EXTRACTED MATERIAL -
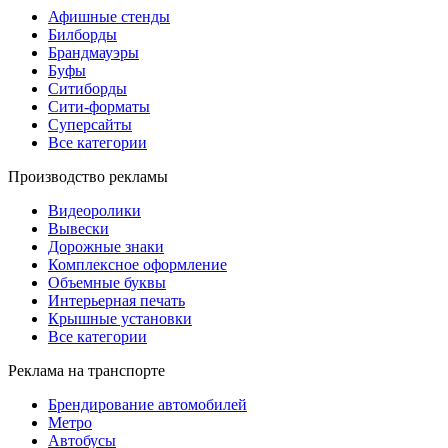
Афишные стенды
Билборды
Брандмауэры
Буфы
Ситиборды
Сити-форматы
Суперсайты
Все категории
Производство рекламы
Видеоролики
Вывески
Дорожные знаки
Комплексное оформление
Объемные буквы
Интерьерная печать
Крышные установки
Все категории
Реклама на транспорте
Брендирование автомобилей
Метро
Автобусы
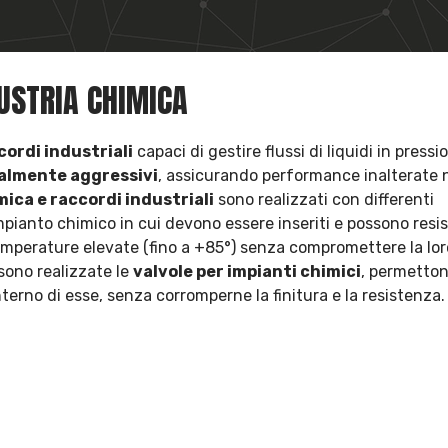
DUSTRIA CHIMICA
cordi industriali
capaci di gestire flussi di liquidi in pressi
ialmente aggressivi
, assicurando performance inalterate 
mica e raccordi industriali
sono realizzati con differenti
pianto chimico in cui devono essere inseriti e possono resi
temperature elevate (fino a +85°) senza compromettere la lor
sono realizzate le
valvole per impianti chimici
, permetton
interno di esse, senza corromperne la finitura e la resistenza.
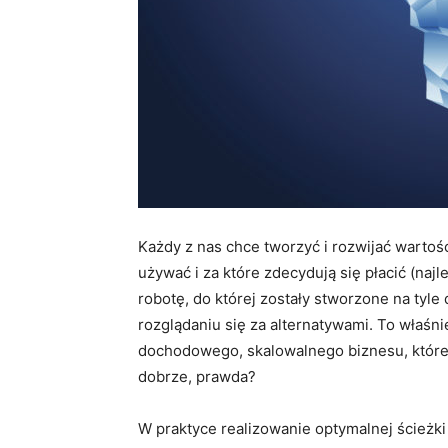
Każdy z nas chce tworzyć i rozwijać wartośc
używać i za które zdecydują się płacić (najl
robotę, do której zostały stworzone na tyl
rozglądaniu się za alternatywami. To właśn
dochodowego, skalowalnego biznesu, któreg
dobrze, prawda?
W praktyce realizowanie optymalnej ścieżki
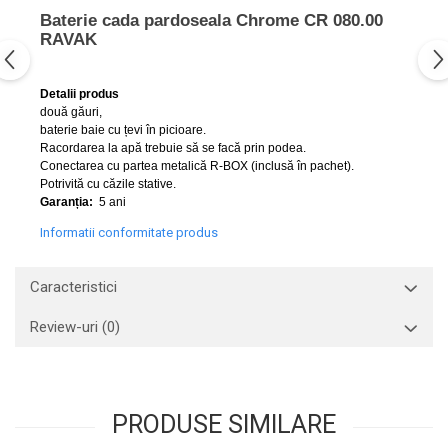
Capace WC clasice
Baterie cada pardoseala Chrome CR 080.00
Capace bideuri
RAVAK
Pisoare
Detalii produs
două găuri,
baterie baie cu țevi în picioare.
Racordarea la apă trebuie să se facă prin podea.
Conectarea cu partea metalică R-BOX (inclusă în pachet).
Potrivită cu căzile stative.
Garanția:
5 ani
Informatii conformitate produs
Caracteristici
Review-uri
(0)
PRODUSE SIMILARE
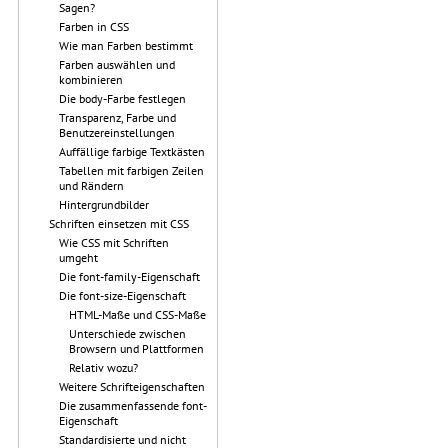
Sagen?
Farben in CSS
Wie man Farben bestimmt
Farben auswählen und
kombinieren
Die body-Farbe festlegen
Transparenz, Farbe und
Benutzereinstellungen
Auffällige farbige Textkästen
Tabellen mit farbigen Zeilen
und Rändern
Hintergrundbilder
Schriften einsetzen mit CSS
Wie CSS mit Schriften
umgeht
Die font-family-Eigenschaft
Die font-size-Eigenschaft
HTML-Maße und CSS-Maße
Unterschiede zwischen
Browsern und Plattformen
Relativ wozu?
Weitere Schrifteigenschaften
Die zusammenfassende font-
Eigenschaft
Standardisierte und nicht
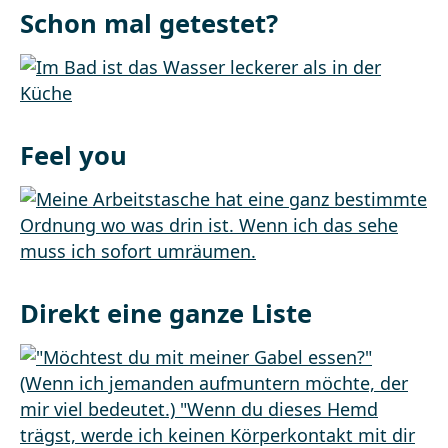
Schon mal getestet?
Feel you
Direkt eine ganze Liste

PROBLEM DETAILS -
Quote the rows word for word, starting at the line that contains "Schon mal getestet?" and ending at the last line of the rows, with both of those lines included.

ANSWER SPACE -
Schon mal getestet?
Feel you
Direkt eine ganze Liste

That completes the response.